The bath temperature is set to 60 ° C. in order to obtain optimum distillation of the solvent. There should be a temperature difference of 20 K between the individual stages - if the values ​​from the table are used, the steam has a temperature of 40 ° C at the set pressure for the respective solvent, the water bath 60 ° C and the cooling liquid 20 ° C. 40 ° C / 20 ° C / 0 ° C would also be possible, but the pressure cannot then be taken from the table.

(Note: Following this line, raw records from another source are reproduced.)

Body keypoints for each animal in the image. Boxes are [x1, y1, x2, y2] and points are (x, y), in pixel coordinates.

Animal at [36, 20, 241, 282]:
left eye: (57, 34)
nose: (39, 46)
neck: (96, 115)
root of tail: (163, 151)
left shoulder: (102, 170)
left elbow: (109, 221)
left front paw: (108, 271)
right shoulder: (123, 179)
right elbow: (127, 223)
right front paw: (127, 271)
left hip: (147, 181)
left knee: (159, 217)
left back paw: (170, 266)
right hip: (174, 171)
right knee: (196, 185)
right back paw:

Vapor pressure table for solvents
solvent Negative pressure (mbar) for
boiling point at 40 ° C
acetone 556
Acetonitrile 226
1-pentanol (amyl alcohol) 11
benzene 236
n -butanol 25th
tert -butanol 130
Chlorobenzene 36
chloroform 474
Cyclohexane 235
1,2-dichloroethane 210
cis - 1,2-dichloroethene 479
trans - 1,2-dichloroethene 751
Diisopropyl ether 375
1,4-dioxane 107
Dimethylformamide (DMF) 14th
1,2-dimethoxyethane 295
Ethanol 175
acetic acid 44
Ethyl acetate (ethyl acetate) 240
Heptane 120
Hexane 335
Isopropanol 137
3-methyl-1-butanol (isoamyl alcohol) 14th
Butanone (ethyl methyl ketone) 243
Methanol 337
Dichloromethane (methylene chloride) no negative pressure
n -pentane no negative pressure
1-propanol 67
Pentachloroethane 13
1,1,2,2-tetrachloroethane 35
1,1,1-trichloroethane 300
Tetrachlorethylene 53
Carbon tetrachloride 271
Tetrahydrofuran (THF) 374
toluene 77
Trichlorethylene 183
water 72
Xylene 25th

safety instructions

  • When working with negative pressure, a rotary evaporator must either be in a fume hood or be surrounded by safety walls, e.g. B. be surrounded by acrylic glass so that as few splinters as possible are distributed in the event of an implosion.
  • Low-boiling, highly flammable solvents such as diethyl ether and carbon disulphide should not be distilled off using a rotary evaporator because the risk of fire is then very high. The heat from a poorly lubricated lip seal can be enough to cause the fumes to ignite.
  • Solutions of unstable products such as azides or peroxides must not be concentrated using a rotary evaporator, or only if special conditions are met. Under no circumstances should the solution be completely evaporated. In the case of ethers such as dioxane or tetrahydrofuran and many other ethers, ether peroxides can be formed which, in highly concentrated form, tend to explode.

Web links

Commons : Rotary Evaporator  - Collection of Images, Videos and Audio Files

Individual evidence

  1. ^ LC Craig, JD Gregory, W. Hausmann: Versatile Laboratory Concentration Device . In: Analytical Chemistry . tape 22 , no. 11 , 1950, pp. 1462-1462 , doi : 10.1021 / ac60047a601 .
  2. ^ Büchi Labortechnik GmbH .
  3. ^ Walter Wittenberger: Chemical laboratory technology . 7th edition. Springer-Verlag, Vienna / New York 1973, pp. 186–187, ISBN 3-211-81116-8 .
  4. Becker, HGO (Heinz GO), Beckert, R .: Organikum: organic-chemical basic internship . 23rd edition. Wiley-VCH, Weinheim 2009, ISBN 978-3-527-32292-3 ( OCLC 318670238 [accessed June 26, 2019]).
  5. Operating instructions for the rotary evaporator of Bielefeld University accessed on May 31, 2019.